GoPro ha pasado de valer 12.000 millones de dólares a ser vendida por 285. La venta de GoPro a Starman Optical es el certificado de defunción de una era: la cámara de acción que todos llevábamos pegada al casco ya no vende aventuras. Ahora vende fotónica para centros de datos de IA y un futuro incierto en defensa.
El dato es salvaje: 12.000 millones en 2014, 285 millones ahora. No es una corrección. Es una crónica de una muerte anunciada por saturación.
De icono del hype a liquidación en bolsa
El primer golpe vino del propio producto. Casi nadie necesitaba renovar una GoPro cada año. La cámara que tenías ya era suficientemente buena para el descenso en bici o el salto en paracaídas. Las mejoras de resolución, estabilización o autonomía no servían para volver a pasar por caja. En 2016 el mercado inicial daba señales claras de agotamiento.
GoPro intentó diversificar, y aquí empezó la comedia involuntaria. Nick Woodman, su fundador, decía que quería convertir la marca en una compañía de medios. Software de edición, realidad virtual, vídeo 360... movimientos lógicos sobre el papel, pero sin dejar de ser un fabricante de cámaras con una identidad demasiado rígida. Mientras tanto, la mayoría de los usuarios sentía que no hacía falta nada más que un smartphone.
El dron Karma fue el intento más sonado de salir del agujero. Llegó en 2016, justo cuando DJI ya dominaba el aire. A las pocas semanas GoPro retiró 2.500 unidades porque algunos drones perdían potencia en pleno vuelo. No era un bug. Era una metáfora.
La GoPro no ha muerto por hacer cámaras malas, sino por hacer cámaras tan buenas que ya no tenías que comprar otra.
Markiplier, la última ironía antes de la venta
Y justo antes del desenlace apareció Markiplier. Mark Fischbach, uno de los históricos de YouTube, compró un 8,5% de GoPro y se convirtió en el mayor accionista individual. Su apuesta hizo subir las acciones un 43% y convirtió a la empresa en una pequeña meme stock durante unos días. De icono cultural a juguete de Wall Street.

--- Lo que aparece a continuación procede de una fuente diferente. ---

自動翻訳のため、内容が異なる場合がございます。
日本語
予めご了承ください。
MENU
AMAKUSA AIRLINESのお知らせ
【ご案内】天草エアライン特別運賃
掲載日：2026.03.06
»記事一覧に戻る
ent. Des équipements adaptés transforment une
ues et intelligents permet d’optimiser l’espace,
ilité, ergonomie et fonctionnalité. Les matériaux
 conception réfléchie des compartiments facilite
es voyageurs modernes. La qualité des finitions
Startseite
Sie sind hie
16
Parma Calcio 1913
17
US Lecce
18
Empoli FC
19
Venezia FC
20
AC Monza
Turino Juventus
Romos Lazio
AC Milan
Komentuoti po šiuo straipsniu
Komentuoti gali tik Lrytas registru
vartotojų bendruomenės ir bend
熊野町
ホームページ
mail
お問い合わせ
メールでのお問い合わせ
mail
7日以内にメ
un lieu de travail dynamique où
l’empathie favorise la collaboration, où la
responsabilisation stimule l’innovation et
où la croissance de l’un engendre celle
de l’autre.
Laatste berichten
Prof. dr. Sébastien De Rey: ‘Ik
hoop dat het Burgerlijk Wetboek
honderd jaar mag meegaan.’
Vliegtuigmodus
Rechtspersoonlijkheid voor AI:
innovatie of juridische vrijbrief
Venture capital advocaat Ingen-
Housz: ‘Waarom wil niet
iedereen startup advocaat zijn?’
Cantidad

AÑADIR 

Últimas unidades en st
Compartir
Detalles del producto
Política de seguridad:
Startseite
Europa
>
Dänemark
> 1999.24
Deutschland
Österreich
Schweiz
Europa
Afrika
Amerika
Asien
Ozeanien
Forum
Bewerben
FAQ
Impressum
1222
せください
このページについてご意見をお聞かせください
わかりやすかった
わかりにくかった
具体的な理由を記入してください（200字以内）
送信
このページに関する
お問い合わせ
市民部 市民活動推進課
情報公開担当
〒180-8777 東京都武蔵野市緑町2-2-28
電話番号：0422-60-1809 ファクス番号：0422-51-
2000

Starman Optical, el comprador final, no es un fabricante de cámaras. Trabaja con fotónica y transceptores ópticos que mueven datos a través de la luz. El plan: mantener el negocio tradicional y combinar la óptica de GoPro para entrar en centros de datos de IA, robótica, sector aeroespacial y defensa. GoPro ya no vende aventuras, vende piezas para máquinas que entrenan modelos.
Qué gana de verdad Starman con una marca herida
Hay lectura fría. Las cámaras pequeñas y resistentes de GoPro tienen sentido en drones, vehículos autónomos y sistemas militares. Nick Woodman lo dejó claro en la nota de prensa: la fusión puede "solucionar áreas importantes de la seguridad nacional". La palabra 'nacional' ahí no es casual.
No hay contratos militares conocidos que validen la apuesta. Repito: no los hay. Pero Starman menciona esa expansión de forma clara, y la óptica de GoPro encaja sorprendentemente bien en la infraestructura de centros de datos, donde mover información entre aceleradoras de IA es el gran cuello de botella.
¿Es esto el final feliz o el zombi corporativo? La marca GoPro sigue viva, pero su significado cambia. Lo que nació para grabar tus vacaciones extremas ahora aspira a grabar lo que no puedes ver. La ironía es exquisita: una empresa que no supo venderte una segunda cámara convence a una industria que necesita miles de componentes ópticos.
Hype-O-Meter
Nivel de hype: 5/10. La compra tiene lógica industrial, pero por ahora es más promesa que contrato. Starman paga migajas comparado con el valor de 2014 y se lleva décadas de óptica barata — si no resucita, al menos lo convierte en infraestructura.
El resumen para vagos (TL;DR)
- 🎯 ¿Qué ha pasado? Starman Optical compra el 90% de GoPro por 285 millones.
- 🔥 ¿Por qué importa? La empresa pasa del deporte extremo a la IA y la defensa.
- 🤔 ¿Nos afecta o es solo un meme? Las GoPro que conocíamos ya forman parte de una historia industrial.